Top of Data for review
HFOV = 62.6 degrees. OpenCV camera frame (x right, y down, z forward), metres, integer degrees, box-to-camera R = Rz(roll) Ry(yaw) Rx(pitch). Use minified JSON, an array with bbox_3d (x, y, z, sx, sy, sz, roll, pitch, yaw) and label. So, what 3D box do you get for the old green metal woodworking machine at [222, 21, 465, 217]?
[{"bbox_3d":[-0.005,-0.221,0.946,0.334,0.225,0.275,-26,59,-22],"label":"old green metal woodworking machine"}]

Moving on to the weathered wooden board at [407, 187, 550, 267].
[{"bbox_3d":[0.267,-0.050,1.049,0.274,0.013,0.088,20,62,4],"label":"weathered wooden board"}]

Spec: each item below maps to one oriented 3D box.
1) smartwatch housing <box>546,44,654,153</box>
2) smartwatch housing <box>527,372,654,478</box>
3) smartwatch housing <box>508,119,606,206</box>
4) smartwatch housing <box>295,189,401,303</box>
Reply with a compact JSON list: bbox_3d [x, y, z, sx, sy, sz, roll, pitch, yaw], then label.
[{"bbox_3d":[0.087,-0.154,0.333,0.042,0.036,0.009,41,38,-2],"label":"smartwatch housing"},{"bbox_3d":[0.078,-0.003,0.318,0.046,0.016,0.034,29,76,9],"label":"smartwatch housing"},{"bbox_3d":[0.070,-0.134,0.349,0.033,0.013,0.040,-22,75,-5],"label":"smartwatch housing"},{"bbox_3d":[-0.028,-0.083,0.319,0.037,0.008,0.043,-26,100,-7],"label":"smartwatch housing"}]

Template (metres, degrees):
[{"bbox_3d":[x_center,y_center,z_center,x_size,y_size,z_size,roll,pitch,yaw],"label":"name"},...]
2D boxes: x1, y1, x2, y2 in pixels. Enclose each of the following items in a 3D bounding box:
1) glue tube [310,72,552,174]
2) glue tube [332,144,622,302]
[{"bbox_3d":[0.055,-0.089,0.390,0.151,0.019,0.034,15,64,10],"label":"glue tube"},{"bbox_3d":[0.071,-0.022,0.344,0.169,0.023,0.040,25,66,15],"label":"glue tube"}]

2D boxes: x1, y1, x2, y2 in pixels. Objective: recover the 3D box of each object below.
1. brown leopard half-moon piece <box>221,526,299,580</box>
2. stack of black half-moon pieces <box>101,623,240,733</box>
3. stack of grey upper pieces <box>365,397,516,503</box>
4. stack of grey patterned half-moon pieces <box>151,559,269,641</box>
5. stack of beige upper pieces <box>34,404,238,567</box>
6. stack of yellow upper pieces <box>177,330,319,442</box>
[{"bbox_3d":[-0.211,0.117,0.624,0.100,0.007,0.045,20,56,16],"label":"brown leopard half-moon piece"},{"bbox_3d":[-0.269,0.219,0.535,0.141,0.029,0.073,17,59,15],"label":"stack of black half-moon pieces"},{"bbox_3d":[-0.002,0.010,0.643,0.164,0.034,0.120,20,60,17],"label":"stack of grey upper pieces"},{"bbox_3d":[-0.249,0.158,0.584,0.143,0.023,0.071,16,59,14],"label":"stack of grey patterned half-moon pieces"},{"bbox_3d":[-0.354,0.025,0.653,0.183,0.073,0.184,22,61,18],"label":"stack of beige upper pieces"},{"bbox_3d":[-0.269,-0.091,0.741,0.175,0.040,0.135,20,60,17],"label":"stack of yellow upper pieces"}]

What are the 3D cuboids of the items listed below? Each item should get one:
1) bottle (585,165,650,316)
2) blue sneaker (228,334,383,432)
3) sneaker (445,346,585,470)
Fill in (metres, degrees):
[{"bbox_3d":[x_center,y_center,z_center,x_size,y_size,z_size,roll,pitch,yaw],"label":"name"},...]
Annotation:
Bottom of Data for review
# [What this task involves]
Please print, exactly and with nothing else, the lines from the first line of the entries through the line containing "2) smartwatch housing".

# [Result of the task]
HFOV = 62.6 degrees. OpenCV camera frame (x right, y down, z forward), metres, integer degrees, box-to-camera R = Rz(roll) Ry(yaw) Rx(pitch). Use minified JSON, an array with bbox_3d (x, y, z, sx, sy, sz, roll, pitch, yaw) and label. So, what 3D box do you get for the old green metal woodworking machine at [222, 21, 465, 217]?
[{"bbox_3d":[-0.005,-0.221,0.946,0.334,0.225,0.275,-26,59,-22],"label":"old green metal woodworking machine"}]

Moving on to the weathered wooden board at [407, 187, 550, 267].
[{"bbox_3d":[0.267,-0.050,1.049,0.274,0.013,0.088,20,62,4],"label":"weathered wooden board"}]

Spec: each item below maps to one oriented 3D box.
1) smartwatch housing <box>546,44,654,153</box>
2) smartwatch housing <box>527,372,654,478</box>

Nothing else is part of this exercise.